Friday, February 20, 2009

Diary of a Single Father - Day 3

Dear Diary,
The end of my tribulations has arrived! My salvation came riding to the homestead on a steed named Cocoa! Smiles and hugs were distributed all around and then within minutes the children were finding issues to proclaim their displeasure about. Oh, but the tenuousness of dealing with such fuss-filled outbursts is nothing when the burden is split in two! Before the children went to their nightly rest, we all clamored and crowded together and took our photo. The protruding tongues is to indicate the jocular nature in which the picture was taken.

And with that, I end my diary of single fatherhood, hoping never again to have to repeat this most torturous of experiments!

Thursday, February 19, 2009

Diary of a Single Father - Day 2

Dear Diary,
After a dinner of leftover lasagna, carrot sticks, blackberries, potato salad, and laffy taffy, I was cleaning up in the kitchen. The children were making a lot of ruckus in the living quarters and so I went to investigate for fear of shenanigans. When I arrived, the miniature hooligans were putting the finishing touches on their own stronghold. With my photographing device, I was able to capture an image of my daughter crawling in through the only entrance.

They undoubtedly thought their fort impregnable. Little did they know that I considered it the Bastille and me the French citizenry - their fortress would fall. I decided to start off stern but fair and so I informed them that the immediate surrender of their holdings would result in no formal punishment. No proper response was issued, but I understood the rebuke nonetheless. My son stared at me through a pair of binoculars as if to say "Do your worst, father, you shan't move us from this place without a fight!"

I realized that I could not hope to assault the walls they had crafted and come away unscathed, and so I opted for trickery rather than force. By making it sound as joyful as flying a kite on a warm summer afternoon, I lured them out by promising that they could help me finish cleaning a urine soaked davenport cushion. The offending cushions were supposed to be drying out after being washed, but were not completing their task hastily enough for me. I put boots on my night-clothed son and my pants-less daughter and bade them walk merrily on the cushions while strategically placed toweling cloths were on hand to soak up the evacuating moisture.

After the task was completed, I commanded the rug-rats to remove their boots and retire to their sleeping chambers. They boldly disobeyed by dancing a haughty jig for nearly a minute.

Nearing my own exhaustion, the children are finally squared away until sunrise. I will, myself, now retire for the night. My loving wife is set to return to me tomorrow. I look forward to abating my constant vigilance over my brood and once again sharing the responsibility.

Wednesday, February 18, 2009

Diary of a Single Father - Day 1

Dear Diary,
Oh what unforeseen but joyous change of fortune has befallen me!? My fearful blathering of yestereve has proven to be fully without merit!
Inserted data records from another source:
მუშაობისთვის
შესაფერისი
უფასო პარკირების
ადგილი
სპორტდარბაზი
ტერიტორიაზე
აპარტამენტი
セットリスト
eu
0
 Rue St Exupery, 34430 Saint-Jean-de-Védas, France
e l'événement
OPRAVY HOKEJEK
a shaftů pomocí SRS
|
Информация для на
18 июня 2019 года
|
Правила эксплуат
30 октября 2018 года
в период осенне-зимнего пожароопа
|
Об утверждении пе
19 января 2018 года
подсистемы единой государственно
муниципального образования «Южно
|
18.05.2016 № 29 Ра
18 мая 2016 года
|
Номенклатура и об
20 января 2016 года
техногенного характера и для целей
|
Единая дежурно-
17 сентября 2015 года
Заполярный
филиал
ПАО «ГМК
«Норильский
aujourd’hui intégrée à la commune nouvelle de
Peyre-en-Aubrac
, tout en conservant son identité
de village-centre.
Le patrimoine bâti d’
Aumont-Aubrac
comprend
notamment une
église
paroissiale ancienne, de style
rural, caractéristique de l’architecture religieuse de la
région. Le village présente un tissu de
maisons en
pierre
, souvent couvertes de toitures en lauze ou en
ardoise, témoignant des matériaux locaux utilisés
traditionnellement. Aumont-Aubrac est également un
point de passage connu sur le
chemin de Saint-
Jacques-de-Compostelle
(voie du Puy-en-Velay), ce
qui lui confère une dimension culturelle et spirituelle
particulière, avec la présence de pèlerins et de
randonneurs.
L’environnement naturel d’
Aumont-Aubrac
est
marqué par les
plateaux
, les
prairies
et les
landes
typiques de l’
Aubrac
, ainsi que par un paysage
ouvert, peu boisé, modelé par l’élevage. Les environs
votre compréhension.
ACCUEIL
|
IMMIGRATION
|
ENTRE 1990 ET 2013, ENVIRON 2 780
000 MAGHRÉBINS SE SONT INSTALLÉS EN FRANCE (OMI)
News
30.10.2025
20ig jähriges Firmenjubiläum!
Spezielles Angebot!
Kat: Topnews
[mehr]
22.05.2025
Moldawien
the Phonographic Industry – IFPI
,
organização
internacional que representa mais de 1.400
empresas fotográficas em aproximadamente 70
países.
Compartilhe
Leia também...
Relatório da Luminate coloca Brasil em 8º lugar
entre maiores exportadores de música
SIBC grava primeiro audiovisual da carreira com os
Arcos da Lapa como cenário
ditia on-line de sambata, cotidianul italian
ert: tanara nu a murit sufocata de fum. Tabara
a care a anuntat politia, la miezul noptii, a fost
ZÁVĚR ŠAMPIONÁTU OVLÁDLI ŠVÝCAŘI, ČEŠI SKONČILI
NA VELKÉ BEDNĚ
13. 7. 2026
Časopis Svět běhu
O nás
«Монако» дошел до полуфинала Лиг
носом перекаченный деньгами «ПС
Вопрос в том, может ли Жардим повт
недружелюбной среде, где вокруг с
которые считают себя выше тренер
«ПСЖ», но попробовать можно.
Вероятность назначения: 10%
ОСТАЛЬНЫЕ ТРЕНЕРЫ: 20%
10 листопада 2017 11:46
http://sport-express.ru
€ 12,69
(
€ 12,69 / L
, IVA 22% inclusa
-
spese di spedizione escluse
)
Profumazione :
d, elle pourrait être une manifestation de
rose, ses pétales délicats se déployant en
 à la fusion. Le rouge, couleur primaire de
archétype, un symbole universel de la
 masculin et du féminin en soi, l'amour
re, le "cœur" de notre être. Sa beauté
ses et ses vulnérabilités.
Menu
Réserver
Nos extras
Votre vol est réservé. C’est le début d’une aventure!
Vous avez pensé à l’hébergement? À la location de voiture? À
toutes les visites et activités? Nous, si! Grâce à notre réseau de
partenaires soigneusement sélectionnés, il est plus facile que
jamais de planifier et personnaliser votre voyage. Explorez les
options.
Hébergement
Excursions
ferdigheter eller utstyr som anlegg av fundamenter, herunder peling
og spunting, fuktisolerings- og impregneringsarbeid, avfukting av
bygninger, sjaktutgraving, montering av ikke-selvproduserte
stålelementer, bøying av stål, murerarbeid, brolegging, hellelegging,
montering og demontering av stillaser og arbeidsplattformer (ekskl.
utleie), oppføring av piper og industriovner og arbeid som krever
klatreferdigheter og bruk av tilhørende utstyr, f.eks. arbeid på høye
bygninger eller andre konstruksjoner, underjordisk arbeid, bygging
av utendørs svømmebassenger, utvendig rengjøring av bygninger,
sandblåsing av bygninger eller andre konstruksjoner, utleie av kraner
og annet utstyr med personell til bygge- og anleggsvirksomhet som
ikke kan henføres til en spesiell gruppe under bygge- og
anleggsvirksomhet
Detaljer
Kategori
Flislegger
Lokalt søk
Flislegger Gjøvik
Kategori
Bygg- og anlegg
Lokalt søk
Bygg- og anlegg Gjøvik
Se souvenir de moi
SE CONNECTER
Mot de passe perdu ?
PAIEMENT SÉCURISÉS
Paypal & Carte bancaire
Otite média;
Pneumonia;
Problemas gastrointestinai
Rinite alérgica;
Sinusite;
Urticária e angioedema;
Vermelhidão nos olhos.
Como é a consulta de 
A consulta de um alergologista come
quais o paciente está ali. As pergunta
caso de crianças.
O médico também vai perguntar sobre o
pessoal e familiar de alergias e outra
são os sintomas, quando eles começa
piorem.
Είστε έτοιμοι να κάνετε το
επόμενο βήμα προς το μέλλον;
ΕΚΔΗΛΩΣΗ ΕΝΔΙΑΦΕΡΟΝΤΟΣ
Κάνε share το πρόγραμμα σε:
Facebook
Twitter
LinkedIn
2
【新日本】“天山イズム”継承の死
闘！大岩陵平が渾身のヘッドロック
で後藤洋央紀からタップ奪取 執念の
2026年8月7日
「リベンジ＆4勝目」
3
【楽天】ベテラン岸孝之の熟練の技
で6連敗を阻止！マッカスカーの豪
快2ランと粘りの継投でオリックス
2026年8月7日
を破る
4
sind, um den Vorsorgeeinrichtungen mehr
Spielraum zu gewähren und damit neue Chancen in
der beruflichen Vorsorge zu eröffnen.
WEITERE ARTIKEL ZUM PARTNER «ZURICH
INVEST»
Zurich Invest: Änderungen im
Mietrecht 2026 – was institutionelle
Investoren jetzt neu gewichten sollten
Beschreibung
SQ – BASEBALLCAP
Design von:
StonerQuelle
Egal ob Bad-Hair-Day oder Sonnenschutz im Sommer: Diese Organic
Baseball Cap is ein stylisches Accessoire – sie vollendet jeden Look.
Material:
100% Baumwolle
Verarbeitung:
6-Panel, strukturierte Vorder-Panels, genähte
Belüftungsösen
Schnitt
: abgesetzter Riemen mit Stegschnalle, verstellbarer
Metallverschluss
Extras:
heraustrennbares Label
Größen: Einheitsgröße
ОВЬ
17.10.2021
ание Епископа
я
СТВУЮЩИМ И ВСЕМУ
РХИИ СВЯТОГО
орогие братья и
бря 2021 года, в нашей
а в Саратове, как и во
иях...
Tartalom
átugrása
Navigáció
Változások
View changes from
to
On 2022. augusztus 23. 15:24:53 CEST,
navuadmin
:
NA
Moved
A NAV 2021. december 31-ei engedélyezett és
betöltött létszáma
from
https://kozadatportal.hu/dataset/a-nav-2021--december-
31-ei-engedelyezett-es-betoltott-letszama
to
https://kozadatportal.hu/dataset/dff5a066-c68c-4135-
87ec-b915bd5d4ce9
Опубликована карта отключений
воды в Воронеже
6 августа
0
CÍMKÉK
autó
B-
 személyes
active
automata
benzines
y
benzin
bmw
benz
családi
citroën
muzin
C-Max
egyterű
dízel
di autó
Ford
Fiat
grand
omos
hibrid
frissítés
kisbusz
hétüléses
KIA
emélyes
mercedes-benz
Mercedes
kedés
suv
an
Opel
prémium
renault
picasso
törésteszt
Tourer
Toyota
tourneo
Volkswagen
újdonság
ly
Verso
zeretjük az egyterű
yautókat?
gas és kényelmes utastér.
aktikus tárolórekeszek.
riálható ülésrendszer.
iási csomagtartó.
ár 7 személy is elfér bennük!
Not only were my offspring amicable, but the oldest was voluntarily helpful at times. 'Twasn't all peach cobbler though. When I arrived to receive my children back from their day-sitter, my son had a most cantankerous attitude! Thankfully, this illogical display of negativity was short-lived. After arriving home we had but mere minutes to ingest some semblance of a meal before my dear daughter was in need of being rushed to her dancing lessons. Back at home, the small one went to bed with blown kisses and promises to dream of his father. My stomach was then reminding me that the food I ate prior to the dance lesson could hardly be called a meal. I informed my oldest that I hungered for more nourishment and she responded likewise. She started with cookies, finished with cheese and crackers, and found the time in between to scold me for perching on the table. Just like her sibling, she went to bed without a hitch and left me to my own devices. Despite the surprisingly pleasant evening, my inner paranoia-laden self is screaming, "The little ones are preparing something hideous for you! Give them no quarter and show them no mercy!" I shall now retire for the night to my own bed, as cold and empty as it is.

Tuesday, February 17, 2009

Diary of a Single Father - Day 0

Dear Diary,
My wife is leaving me. She says she'll be back and I have no reason to doubt her, but... I just don't know. She's gone to this same school counseling conference the last few years and every time she's taken the kids with her (or just the one, before the other one was born) and every time she's come back. But this time feels different. Now she's going and leaving me with both children. Two of them. With me. For three days. Both kids. Right now she's asleep on the couch. Resting up for her big first day of three away from home, sans family. I'm still awake at three-quarters of an hour until midnight, fretting over what tomorrow will bring, hoping against all that is good in this world that I'll somehow prevail against the forces acting against me, the forces that I will stand against, solely, on the morrow. I fear I will have a restless slumber tonight, dreaming of small hands temporarily idle, awaiting to be used as the devil's tools. I, as the angel of their existence, must not cower before them. I shall keep my head high and my spirits aloft. I tell myself these things, Diary, but do I believe them? When the hour arrives for me to show proof of such strength, will said spirits be there when I need them? Will my constitution hold or will I be shivering in the corner, harboring my soul from the terrors that await it. This, dearest Dairy, is the question that I'll be faced with sooner than I would care to imagine.